According to the Gauss-Markov theorem, the Least Squares estimate provides the best linear unbiased estimator which is also the minimum variance unbiases estimator (MVUE) because the noise is Gaussian.

This estimator minimizes the residuals $\|\mathbf{X}\mathbf{b}-\mathbf{y}\|_2^2$ .

Do I understand correctly that this estimator ONLY minimizes the MSE among other unbiased estimators but does not generally minimize the MSE?

Tikhonov regularization provides a biased estimate but can result in lower MSE:

$$
\hat{\mathbf{b}} = (\mathbf{X}^T\mathbf{X} + \mathbf{\Gamma}^T \mathbf{\Gamma})^{-1} \mathbf{X}^T \mathbf{y}
$$

Is it valid to say that Tikhonov regularization minimizes the mean-squared-error (i.e., it is a MMSE estimator) and as such is the best estimator (despite being biased)?

In that case, is the MMSE estimator given by the Tikhonov regularization with $\mathbf{\Gamma} = \sigma \mathbf{I}$?

Is there a relation between Tikhonov regularization and the MMSE estimator?

Best Answer

  1. Yes, the OLS is the UMVUE, that is among the unbiased linear estimator it is the best (smallest variance). In general you can tell nothing concrete about the unbiased estimators as this class is is "too big". No contradiction and no surprise that by introducing bias you can get smaller variance, it is called the bias-variance trade-off. https://en.wikipedia.org/wiki/Bias%E2%80%93variance_tradeoff#targetText=In%20statistics%20and%20machine%20learning,across%20samples%2C%20and%20vice%20versa.

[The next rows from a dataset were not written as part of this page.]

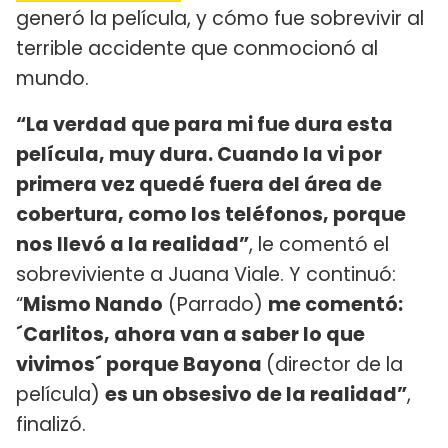
generó la película, y cómo fue sobrevivir al
terrible accidente que conmocionó al
mundo.
“La verdad que para mi fue dura esta
película, muy dura. Cuando la vi por
primera vez quedé fuera del área de
cobertura, como los teléfonos, porque
nos llevó a la realidad”
, le comentó el
sobreviviente a Juana Viale. Y continuó:
“
Mismo Nando
(Parrado)
me comentó:
´Carlitos, ahora van a saber lo que
vivimos´ porque Bayona
(director de la
película)
es un obsesivo de la realidad”
,
finalizó.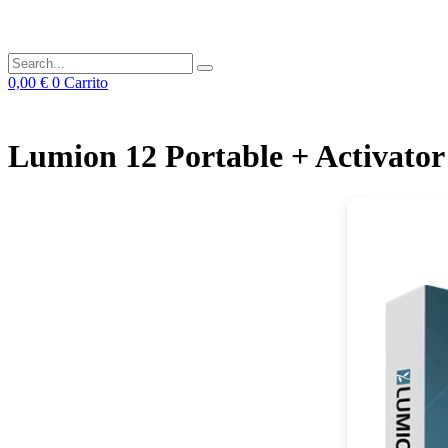
0,00
€
0
Carrito
Lumion 12 Portable + Activato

  2. Take the simple form of Ridge regularization, that is, $\Gamma ^ T \Gamma = \lambda \mathrm{I}$, in this case if $\lambda$ is very large then the estimators are dominated by its value and not that much by the data itself. That is, they become smaller (biased) in absolute value with lower variance. If you check the univariate case where $y = x\beta + \epsilon$, then the OLS if $\beta$ is $$ (X'X)^{-1}X'y = \frac{\sum x_i y_i}{ \sum x_i^2} $$
    where the ridge model estimator of $\beta$ is given by $$ (X'X + \lambda I)^{-1}X'y = \frac{\sum x_i y_i}{ \sum x_i^2 + \lambda} , $$ so $$ | \hat{\beta} ^{OLS} |\ge | \hat{\beta}^{Ridge} | $$ and the same with the variance, i.e., $$ Var( \hat{\beta} ^{OLS} ) = \frac{\sigma ^2}{ \sum x_i^ 2} \ge \frac{\sigma ^2 \sum x_i ^2}{ (\sum x_i^ 2 + \lambda )^2} = Var( \hat{\beta} ^{Ridge}). $$ If you take $\lambda \to \infty$ then you clearly observe the fact that Ridge's estimator and its variance tend to zero.